Text: HMJokinen, Mitarbeit: Frauke Steinhäuser
In den letzten Jahren gab es in Hamburg immer wieder öffentliche Diskussionen zum Umgang mit nach Kolonialakteuren benannte Straßennamen, so auch die Stockmeyerstraße. Die kontrovers geführten Diskussionen führten bislang zu keinem abschließenden Ergebnis (Stand: Februar 2024); gleichwohl wurde 2018 ein weiterer Straßenabschnitt in der HafenCity in Stockmeyerstraße benannt, der vorher zum Straßenabschnitt Lohseplatz gehörte.
(Quelle: Amtlicher Anzeiger vom Mai 2018: „ die nachstehend beschriebenen Verkehrsflächen wie folgt umbenannt: im Bezirk Hamburg-Mitte Stadtteil HafenCity – Ortsteil 104 –die etwa 40m lange und etwa 17m breite, südlich der Ericusbrücke nach Süden zur Koreastraße führende Teilfläche sowie die von der Koreastraße etwa 30m nach Nordosten zur Stockmeyerstraße führende Teilfläche sowie schließlich eine etwa 20m lange, nördlich des Lohseparks belegene dreieckige Restfläche, die bisher mit den vorstehend genannten Teilflächen zum Lohseplatz gehörte, gemeinsam in Stockmeyerstraße.“)

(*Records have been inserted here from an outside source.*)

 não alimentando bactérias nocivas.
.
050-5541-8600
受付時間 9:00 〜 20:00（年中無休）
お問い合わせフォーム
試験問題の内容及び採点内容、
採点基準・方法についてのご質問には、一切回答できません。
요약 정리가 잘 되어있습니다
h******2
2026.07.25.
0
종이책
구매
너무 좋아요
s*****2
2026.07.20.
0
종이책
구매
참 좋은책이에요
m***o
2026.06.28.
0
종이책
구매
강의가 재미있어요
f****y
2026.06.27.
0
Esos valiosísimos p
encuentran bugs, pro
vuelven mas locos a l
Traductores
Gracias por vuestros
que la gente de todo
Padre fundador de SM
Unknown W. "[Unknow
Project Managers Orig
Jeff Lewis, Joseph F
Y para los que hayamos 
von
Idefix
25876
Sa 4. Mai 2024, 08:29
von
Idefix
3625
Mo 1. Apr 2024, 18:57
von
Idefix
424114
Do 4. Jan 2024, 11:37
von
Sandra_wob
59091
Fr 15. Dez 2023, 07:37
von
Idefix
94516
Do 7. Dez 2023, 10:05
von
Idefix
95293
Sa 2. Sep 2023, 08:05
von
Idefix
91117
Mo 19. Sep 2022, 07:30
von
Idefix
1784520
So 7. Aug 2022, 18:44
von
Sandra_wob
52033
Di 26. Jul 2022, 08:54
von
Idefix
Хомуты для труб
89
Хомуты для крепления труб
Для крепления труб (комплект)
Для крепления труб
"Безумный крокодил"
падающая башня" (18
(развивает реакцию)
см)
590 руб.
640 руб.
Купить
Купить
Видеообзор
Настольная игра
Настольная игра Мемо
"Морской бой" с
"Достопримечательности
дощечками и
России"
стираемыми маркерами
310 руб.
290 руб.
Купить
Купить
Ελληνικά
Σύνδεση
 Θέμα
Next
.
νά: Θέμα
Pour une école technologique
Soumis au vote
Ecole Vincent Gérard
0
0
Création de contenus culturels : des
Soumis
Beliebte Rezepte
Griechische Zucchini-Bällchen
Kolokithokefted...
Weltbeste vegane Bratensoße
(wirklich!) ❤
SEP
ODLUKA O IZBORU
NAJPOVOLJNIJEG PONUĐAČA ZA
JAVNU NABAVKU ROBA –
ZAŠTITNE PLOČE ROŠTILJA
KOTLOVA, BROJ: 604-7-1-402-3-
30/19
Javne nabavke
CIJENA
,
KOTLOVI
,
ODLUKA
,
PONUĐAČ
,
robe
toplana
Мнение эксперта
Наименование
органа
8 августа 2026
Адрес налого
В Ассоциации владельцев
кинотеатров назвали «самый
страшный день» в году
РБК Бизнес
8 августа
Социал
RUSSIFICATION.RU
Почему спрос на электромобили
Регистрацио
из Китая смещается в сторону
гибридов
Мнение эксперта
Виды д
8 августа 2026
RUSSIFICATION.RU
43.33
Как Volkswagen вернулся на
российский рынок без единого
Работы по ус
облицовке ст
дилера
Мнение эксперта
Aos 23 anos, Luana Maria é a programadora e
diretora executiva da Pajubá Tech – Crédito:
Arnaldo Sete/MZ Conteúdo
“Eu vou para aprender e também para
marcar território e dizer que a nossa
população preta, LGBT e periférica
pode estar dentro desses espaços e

Verheiratet war Heinrich Christian Meyer mit der drei Jahre älteren Agathe Beusch (12.5.1794 Hamburg – 27.8.1833 Hamburg), die er als Schüler während seiner Schulbesuche kennengelernt hatte und die er als 18-Jähriger gegen den Willen des Vaters heiratete. In der Werkstatt, die er im Alter von 20 Jahren einrichtete, arbeitete auch seine Schwägerin Katharina Beusch, die den Haushalt und den Verkauf der Waren übernahm.

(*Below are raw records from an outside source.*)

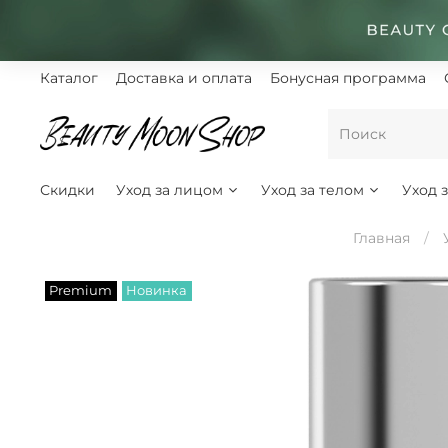
Каталог
Доставка и оплата
Бонусная программа
Скидки
Уход за лицом
Уход за телом
Уход 
Главная
Premium
Новинка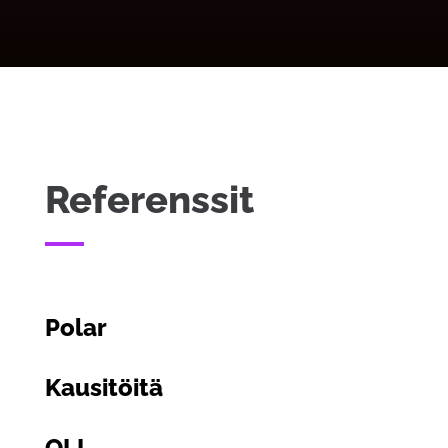
Referenssit
Polar
Kausitöitä
OLI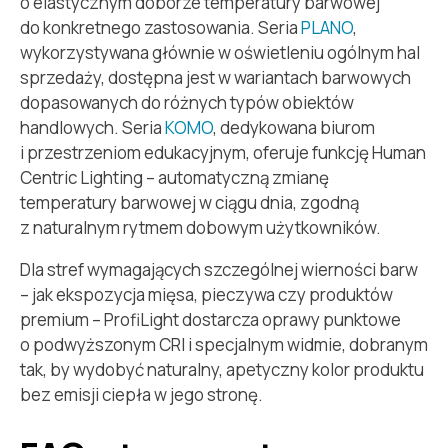
o elastycznym doborze temperatury barwowej
do konkretnego zastosowania. Seria
PLANO
,
wykorzystywana głównie w oświetleniu ogólnym hal
sprzedaży, dostępna jest w wariantach barwowych
dopasowanych do różnych typów obiektów
handlowych. Seria
KOMO
, dedykowana biurom
i przestrzeniom edukacyjnym, oferuje funkcję Human
Centric Lighting – automatyczną zmianę
temperatury barwowej w ciągu dnia, zgodną
z naturalnym rytmem dobowym użytkowników.
Dla stref wymagających szczególnej wierności barw
– jak ekspozycja mięsa, pieczywa czy produktów
premium – ProfiLight dostarcza oprawy punktowe
o podwyższonym CRI i specjalnym widmie, dobranym
tak, by wydobyć naturalny, apetyczny kolor produktu
bez emisji ciepła w jego stronę.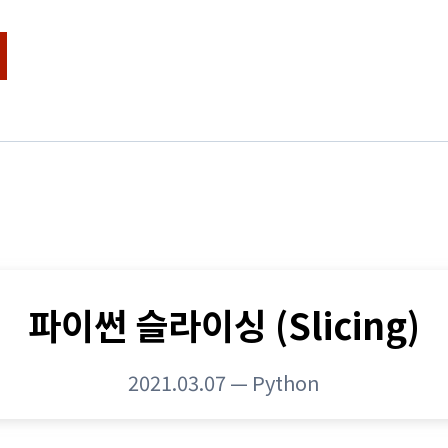
파이썬 슬라이싱 (Slicing)
2021.03.07
—
Python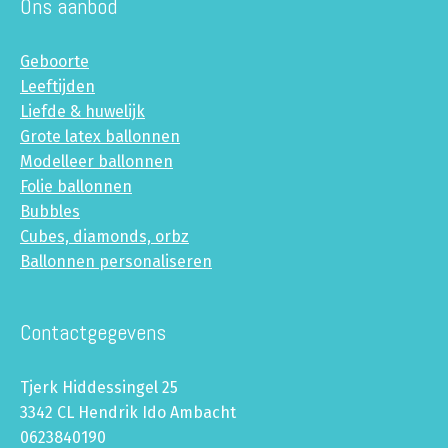
Ons aanbod
Geboorte
Leeftijden
Liefde & huwelijk
Grote latex ballonnen
Modelleer ballonnen
Folie ballonnen
Bubbles
Cubes, diamonds, orbz
Ballonnen personaliseren
Contactgegevens
Tjerk Hiddessingel 25
3342 CL Hendrik Ido Ambacht
0623840190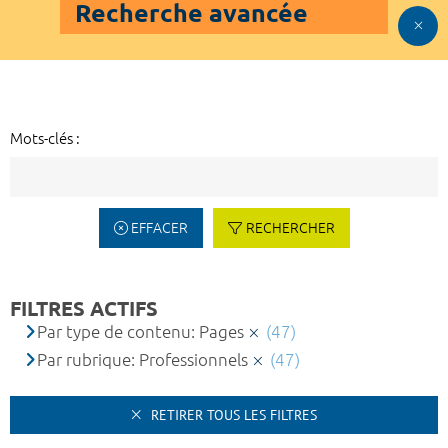
Recherche avancée
Mots-clés :
EFFACER
RECHERCHER
FILTRES ACTIFS
Par type de contenu: Pages
(47)
Par rubrique: Professionnels
(47)
RETIRER TOUS LES FILTRES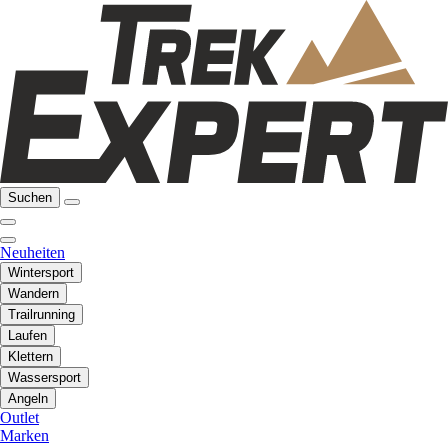
Suchen
Neuheiten
Wintersport
Wandern
Trailrunning
Laufen
Klettern
Wassersport
Angeln
Outlet
Marken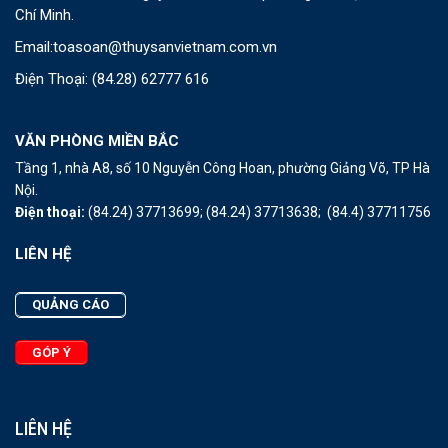
Chí Minh.
Email:
toasoan@thuysanvietnam.com.vn
Điện Thoại:
(84.28) 62777 616
VĂN PHÒNG MIỀN BẮC
Tầng 1, nhà A8, số 10 Nguyễn Công Hoan, phường Giảng Võ, TP Hà
Nội.
Điện thoại:
(84.24) 37713699;
(84.24) 37713638;
(84.4) 37711756
LIÊN HỆ
QUẢNG CÁO
GÓP Ý
LIÊN HỆ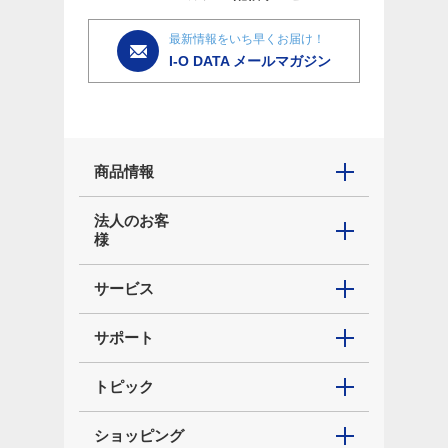
最新情報をいち早くお届け！
I-O DATA メールマガジン
商品情報
法人のお客
様
サービス
サポート
トピック
ショッピング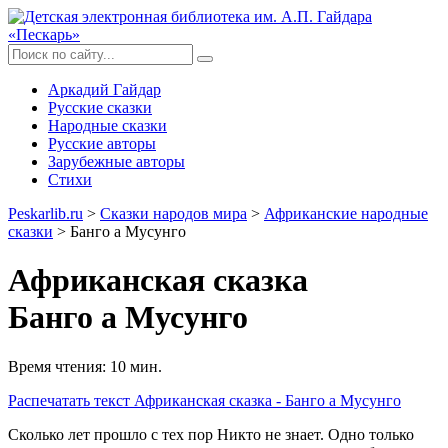
Аркадий Гайдар
Русские сказки
Народные сказки
Русские авторы
Зарубежные авторы
Стихи
Peskarlib.ru
>
Сказки народов мира
>
Африканские народные
сказки
> Банго а Мусунго
Африканская сказка
Банго а Мусунго
Время чтения: 10 мин.
Распечатать
текст Африканская сказка - Банго а Мусунго
Сколько лет прошло с тех пор Никто не знает. Одно только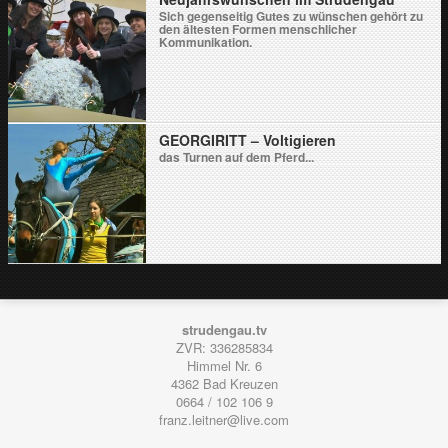
Sich gegenseitig Gutes zu wünschen gehört zu
den ältesten Formen menschlicher
Kommunikation.
GEORGIRITT – Voltigieren
das Turnen auf dem Pferd...
strudengau.tv
ZVR: 336285834
Himmel Nr. 6
4362
Bad Kreuzen
0664 / 102 106 9
franz.leitner@live.com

Das Ehepaar Meyer hatte elf Kinder. Die fünf Töchter Amalie (geb. 1816), Bertha (geb. 1818), Therese (geb. 1823), Agathe (geb. 1825) und Margarethe (geb. 1833) engagierten sich später „in der politisch-religiösen Richtung der frühen Frauenbewegung und waren an der Gründung einer Hochschule für das weibliche Geschlecht beteiligt. Bertha [verheiratet mit Friedrich Traun, siehe: Traunweg] brachte die Idee des Fröbel’schen Kindergartens nach England, Margarethe, verheiratet mit Carl Schurz [siehe: Schurzallee-Mitte, Schurzallee-Nord], gründete den ersten Kindergarten in Amerika“. 1)

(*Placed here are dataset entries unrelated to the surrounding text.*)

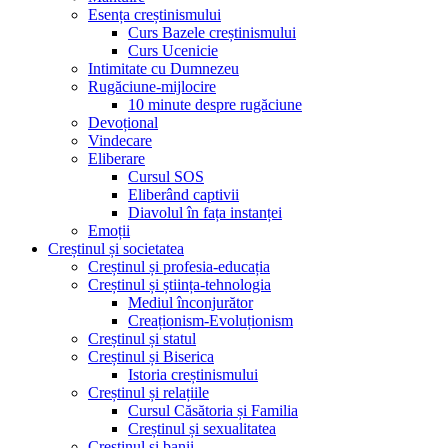
Esența creștinismului
Curs Bazele creștinismului
Curs Ucenicie
Intimitate cu Dumnezeu
Rugăciune-mijlocire
10 minute despre rugăciune
Devoțional
Vindecare
Eliberare
Cursul SOS
Eliberând captivii
Diavolul în fața instanței
Emoții
Creștinul și societatea
Creștinul și profesia-educația
Creștinul și știința-tehnologia
Mediul înconjurător
Creaționism-Evoluționism
Creștinul și statul
Creștinul și Biserica
Istoria creștinismului
Creștinul și relațiile
Cursul Căsătoria și Familia
Creștinul și sexualitatea
Creștinul și banii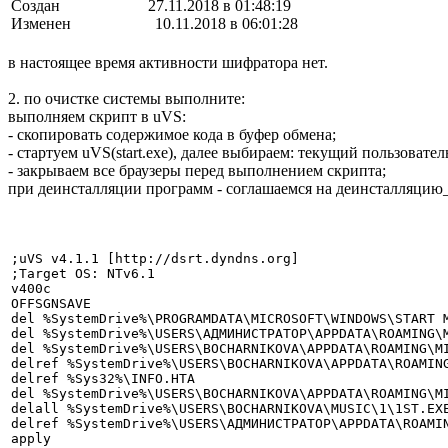
Создан 27.11.2018 в 01:48:19
Изменен 10.11.2018 в 06:01:28
в настоящее время активности шифратора нет.
2. по очистке системы выполните:
выполняем скрипт в uVS:
- скопировать содержимое кода в буфер обмена;
- стартуем uVS(start.exe), далее выбираем: текущий пользовате
- закрываем все браузеры перед выполнением скрипта;
при деинсталляции программ - соглашаемся на деинсталляцию
;uVS v4.1.1 [http://dsrt.dyndns.org]

;Target OS: NTv6.1

v400c

OFFSGNSAVE

del %SystemDrive%\PROGRAMDATA\MICROSOFT\WINDOWS\START 
del %SystemDrive%\USERS\АДМИНИСТРАТОР\APPDATA\ROAMING\
del %SystemDrive%\USERS\BOCHARNIKOVA\APPDATA\ROAMING\M
delref %SystemDrive%\USERS\BOCHARNIKOVA\APPDATA\ROAMING
delref %Sys32%\INFO.HTA

del %SystemDrive%\USERS\BOCHARNIKOVA\APPDATA\ROAMING\MI
delall %SystemDrive%\USERS\BOCHARNIKOVA\MUSIC\1\1ST.EXE
delref %SystemDrive%\USERS\АДМИНИСТРАТОР\APPDATA\ROAMIN
apply
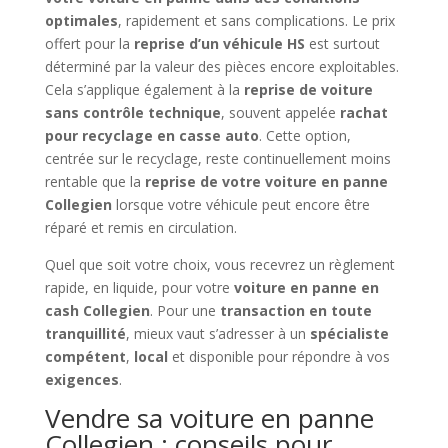
optimales
, rapidement et sans complications. Le prix
offert pour la
reprise d’un véhicule HS
est surtout
déterminé par la valeur des pièces encore exploitables.
Cela s’applique également à la
reprise de voiture
sans contrôle technique
, souvent appelée
rachat
pour recyclage en casse auto
. Cette option,
centrée sur le recyclage, reste continuellement moins
rentable que la
reprise de votre voiture en panne
Collegien
lorsque votre véhicule peut encore être
réparé et remis en circulation.
Quel que soit votre choix, vous recevrez un règlement
rapide, en liquide, pour votre
voiture en panne en
cash Collegien
. Pour une
transaction en toute
tranquillité
, mieux vaut s’adresser à un
spécialiste
compétent
,
local
et disponible pour répondre à vos
exigences
.
Vendre sa voiture en panne
Collegien : conseils pour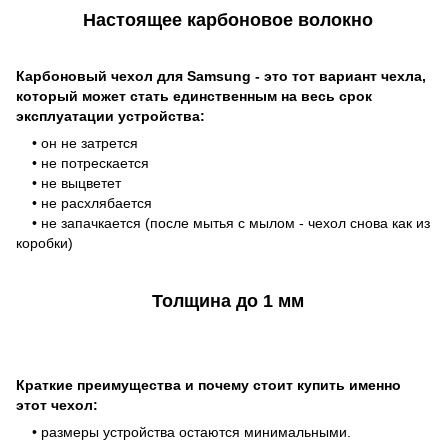
Настоящее карбоновое волокно
Карбоновый чехол для Samsung - это тот вариант чехла,
который может стать единственным на весь срок
эксплуатации устройства:
• он не затрется
• не потрескается
• не выцветет
• не расхлябается
• не запачкается (после мытья с мылом - чехол снова как из
коробки)
Толщина до 1 мм
Краткие преимущества и почему стоит купить именно
этот чехол:
• размеры устройства остаются минимальными.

Agathe Meyer, geb. Beusch, starb 1833 bei „der Geburt ihres elften Kindes [Margarethe]. Der Verlust verursachte eine tiefe Depression bei Heinrich Christian Meyer, die er durch intensivierte Tätigkeit bekämpfte.“ (Inge Grolle: Heinrich Christian Meyer, in: Franklin Kopitzsch, Dirk Brietzke: Hamburgische Biografie. Personenlexikon. Bd. 4. Göttingen, 2008, S. 238ff.)